Who, me? :) I guess it's one of my hot buttons. Even back when I was a
freelancer and every day not working was a day not earning, I still
went on training courses (I paid two thousand *pounds* for a week of
OO analysis and design back in the mid-90's - that's close to $4,000)
and attended conferences (OT99 - Object Technology '99 - was one of
the best thousand pounds I ever spent). I also bought software that
helped me get my job done, including a UML tool that cost me five
hundred pounds.
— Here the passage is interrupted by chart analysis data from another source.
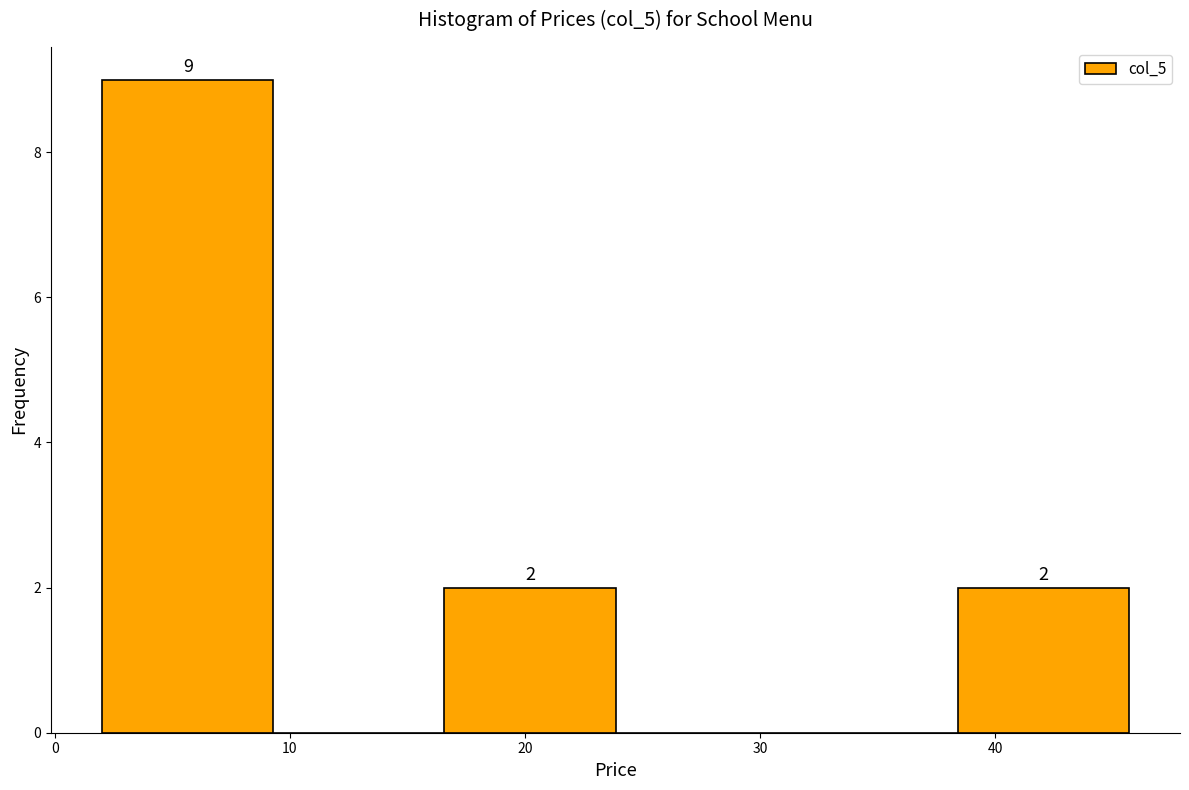

Over which range of the x-axis is the bar tallest?

2 to 9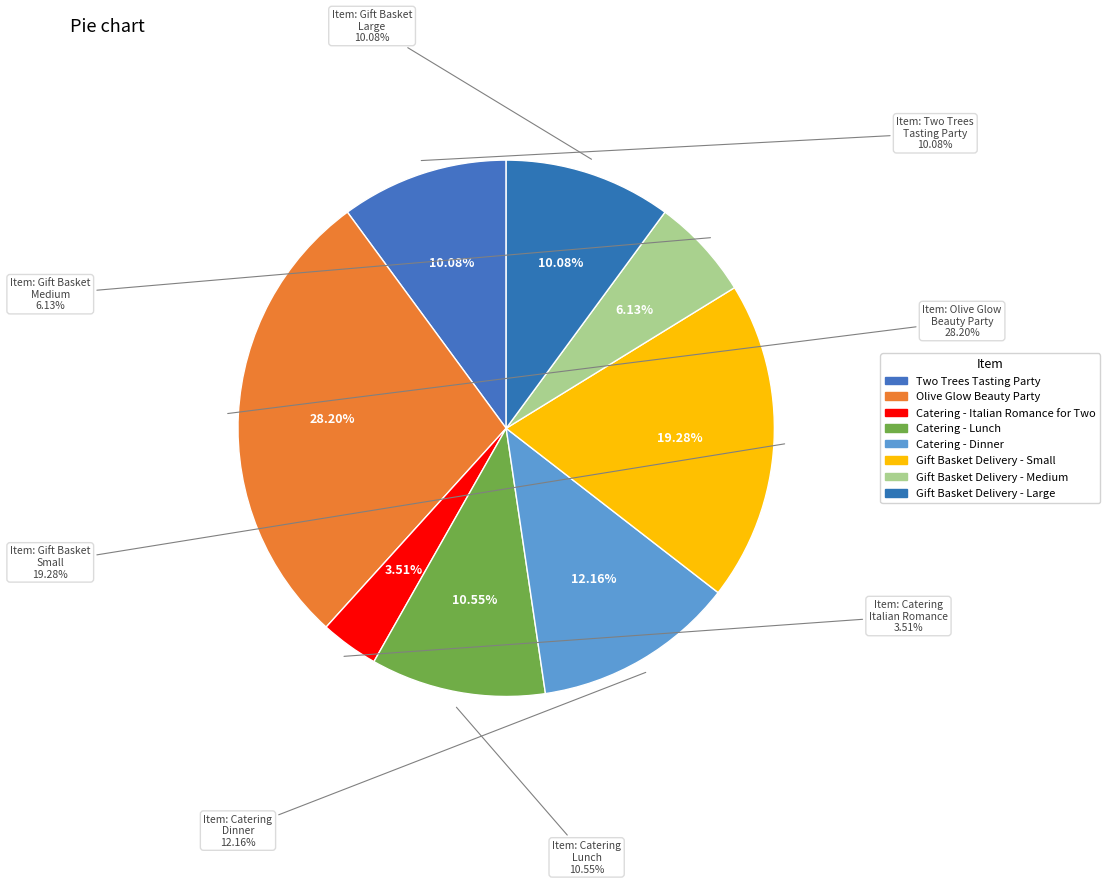

Count the number of slices in the pie.

8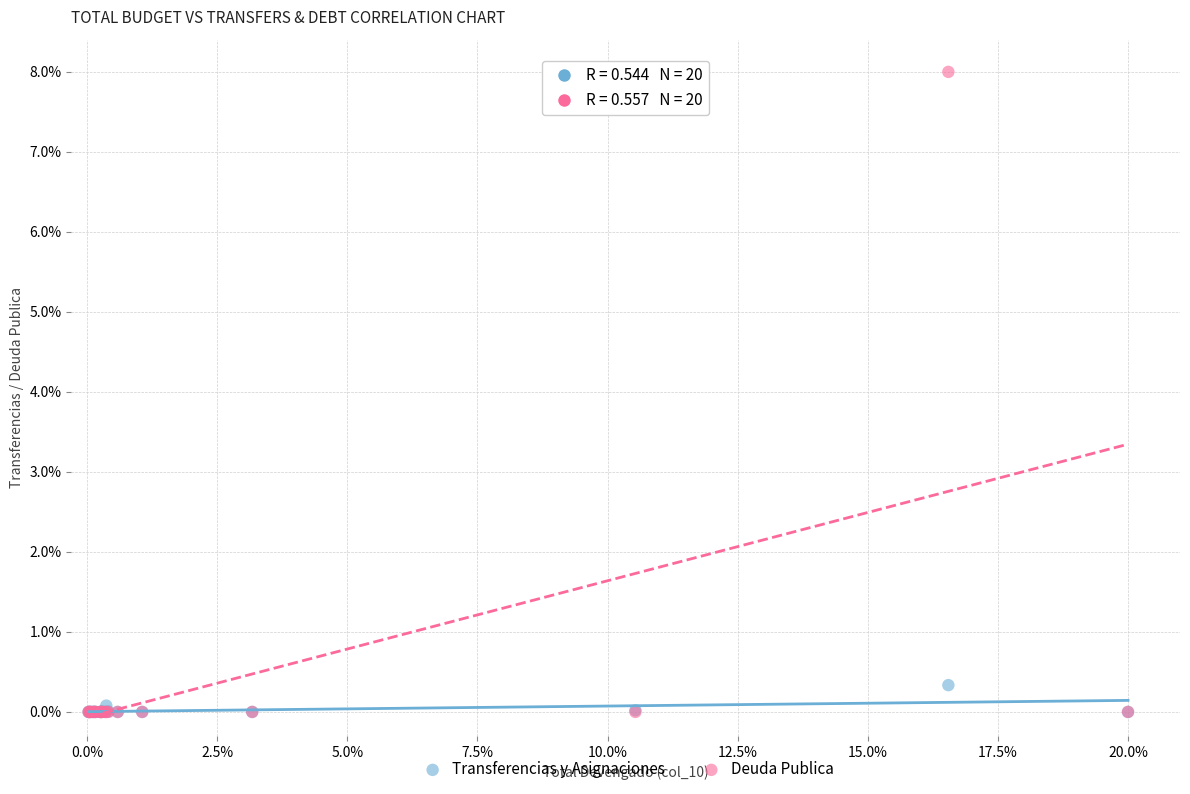

Across all series, what Y value is closest to 4?

0.3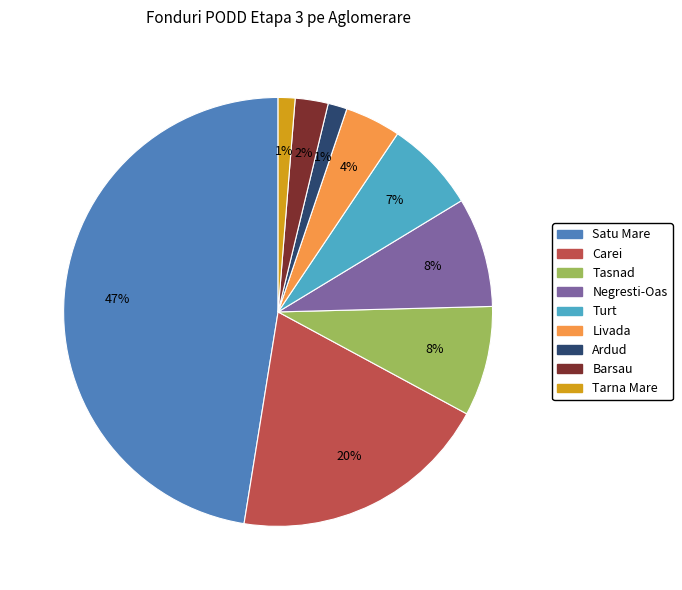

To the nearest percent, what is the average slice percentage?

11%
I guess that's why I don't understand folks who don't
'get' the return on investment aspect of this...

There's also an irony that in the "corporate open source" world (going
back to the whole company-backed OSS vs unemployed hacker in the
bedroom  thing), large amounts of money are spent both creating OSS
and using it: many companies buy "packaged" versions of OSS that comes
with support and upgrades etc.

And so back to "paid for" training... We hear people say they'd pay
for stuff - for example the pre-packaged Eclipse extensions that the
CFEclipse crew were going to put together but when it came down to it,
no one actually wanted to pay for it because they could still muddle
by with the free stuff. We're hearing people say they'd pay for video
tutorials etc - but I don't believe enough people actually would pay
to make it worth any investment by the authors. Look around at the
"paid for" software offerings in the ColdFusion world - there are few
successful ones and for every one, there are probably a hundred
home-grown versions, built by people who wouldn't pay for the
commercial version and yet they probably "spent" more of their time
and energy in doing so.

I think the root problem is that people just don't value their own
time very highly. It's not that people place a high value on "free",
it's that people don't place a high value on themselves.

There's nothing inherently wrong with the Free Open Source Software
movement and there are many ways to create viable commercial models
around "free stuff". If anything I think we should all do more to
contribute - but from a position of genuinely understanding our own
value not out of some misguided notion of goodness (or cheapness).
--
Sean A Corfield -- http://corfield.org/
Got frameworks?

"If you're not annoying somebody, you're not really alive."